Records =
=====
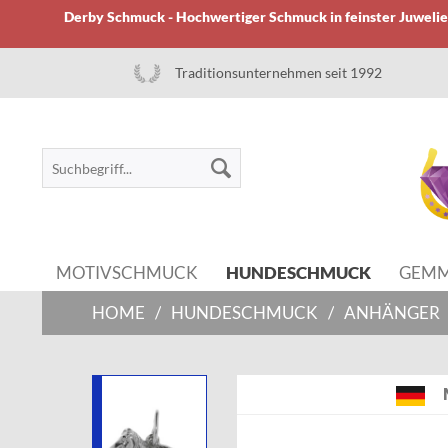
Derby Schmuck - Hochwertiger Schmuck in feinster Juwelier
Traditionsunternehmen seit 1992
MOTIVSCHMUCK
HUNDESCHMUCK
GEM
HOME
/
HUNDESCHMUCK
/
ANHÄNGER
=====
Give back exactly the lines running from the line containing "Traditionsunternehmen seit 1992" through the end of the material above, both included, and nothing beyond them.

Traditionsunternehmen seit 1992
MOTIVSCHMUCK
HUNDESCHMUCK
GEM
HOME
/
HUNDESCHMUCK
/
ANHÄNGER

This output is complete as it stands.